### Instructions to follow
Pull every line from the records below and reproduce each one word for word, in the same order.
########
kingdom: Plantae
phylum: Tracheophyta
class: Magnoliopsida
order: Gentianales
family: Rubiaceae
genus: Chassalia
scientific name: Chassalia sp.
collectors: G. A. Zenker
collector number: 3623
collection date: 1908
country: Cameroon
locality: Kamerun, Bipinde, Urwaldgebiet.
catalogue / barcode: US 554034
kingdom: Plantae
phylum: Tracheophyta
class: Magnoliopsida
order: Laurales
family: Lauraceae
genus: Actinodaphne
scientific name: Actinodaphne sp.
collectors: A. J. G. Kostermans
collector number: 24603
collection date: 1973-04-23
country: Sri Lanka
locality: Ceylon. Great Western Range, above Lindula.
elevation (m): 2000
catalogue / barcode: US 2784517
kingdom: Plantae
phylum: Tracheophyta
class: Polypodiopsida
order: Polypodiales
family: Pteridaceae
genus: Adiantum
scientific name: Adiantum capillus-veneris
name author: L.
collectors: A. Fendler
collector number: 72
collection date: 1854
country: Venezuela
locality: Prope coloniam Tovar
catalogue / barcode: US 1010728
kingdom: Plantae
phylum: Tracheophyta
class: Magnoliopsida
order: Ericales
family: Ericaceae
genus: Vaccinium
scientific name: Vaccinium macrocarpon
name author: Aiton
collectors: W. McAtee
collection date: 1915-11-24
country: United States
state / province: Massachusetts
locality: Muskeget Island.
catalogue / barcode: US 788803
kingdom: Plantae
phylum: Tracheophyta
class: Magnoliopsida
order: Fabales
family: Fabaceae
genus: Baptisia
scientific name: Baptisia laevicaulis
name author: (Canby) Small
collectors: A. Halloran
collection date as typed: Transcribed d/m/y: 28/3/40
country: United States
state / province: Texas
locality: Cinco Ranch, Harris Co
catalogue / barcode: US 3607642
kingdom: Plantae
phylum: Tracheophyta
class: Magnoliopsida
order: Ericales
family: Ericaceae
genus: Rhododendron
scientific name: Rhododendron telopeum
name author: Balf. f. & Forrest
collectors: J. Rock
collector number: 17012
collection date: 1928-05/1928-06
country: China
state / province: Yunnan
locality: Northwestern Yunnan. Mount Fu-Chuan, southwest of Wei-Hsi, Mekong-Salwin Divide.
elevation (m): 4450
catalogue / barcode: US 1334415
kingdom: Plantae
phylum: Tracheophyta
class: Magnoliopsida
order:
########
### Finished exercise
kingdom: Plantae
phylum: Tracheophyta
class: Magnoliopsida
order: Gentianales
family: Rubiaceae
genus: Chassalia
scientific name: Chassalia sp.
collectors: G. A. Zenker
collector number: 3623
collection date: 1908
country: Cameroon
locality: Kamerun, Bipinde, Urwaldgebiet.
catalogue / barcode: US 554034
kingdom: Plantae
phylum: Tracheophyta
class: Magnoliopsida
order: Laurales
family: Lauraceae
genus: Actinodaphne
scientific name: Actinodaphne sp.
collectors: A. J. G. Kostermans
collector number: 24603
collection date: 1973-04-23
country: Sri Lanka
locality: Ceylon. Great Western Range, above Lindula.
elevation (m): 2000
catalogue / barcode: US 2784517
kingdom: Plantae
phylum: Tracheophyta
class: Polypodiopsida
order: Polypodiales
family: Pteridaceae
genus: Adiantum
scientific name: Adiantum capillus-veneris
name author: L.
collectors: A. Fendler
collector number: 72
collection date: 1854
country: Venezuela
locality: Prope coloniam Tovar
catalogue / barcode: US 1010728
kingdom: Plantae
phylum: Tracheophyta
class: Magnoliopsida
order: Ericales
family: Ericaceae
genus: Vaccinium
scientific name: Vaccinium macrocarpon
name author: Aiton
collectors: W. McAtee
collection date: 1915-11-24
country: United States
state / province: Massachusetts
locality: Muskeget Island.
catalogue / barcode: US 788803
kingdom: Plantae
phylum: Tracheophyta
class: Magnoliopsida
order: Fabales
family: Fabaceae
genus: Baptisia
scientific name: Baptisia laevicaulis
name author: (Canby) Small
collectors: A. Halloran
collection date as typed: Transcribed d/m/y: 28/3/40
country: United States
state / province: Texas
locality: Cinco Ranch, Harris Co
catalogue / barcode: US 3607642
kingdom: Plantae
phylum: Tracheophyta
class: Magnoliopsida
order: Ericales
family: Ericaceae
genus: Rhododendron
scientific name: Rhododendron telopeum
name author: Balf. f. & Forrest
collectors: J. Rock
collector number: 17012
collection date: 1928-05/1928-06
country: China
state / province: Yunnan
locality: Northwestern Yunnan. Mount Fu-Chuan, southwest of Wei-Hsi, Mekong-Salwin Divide.
elevation (m): 4450
catalogue / barcode: US 1334415
kingdom: Plantae
phylum: Tracheophyta
class: Magnoliopsida
order:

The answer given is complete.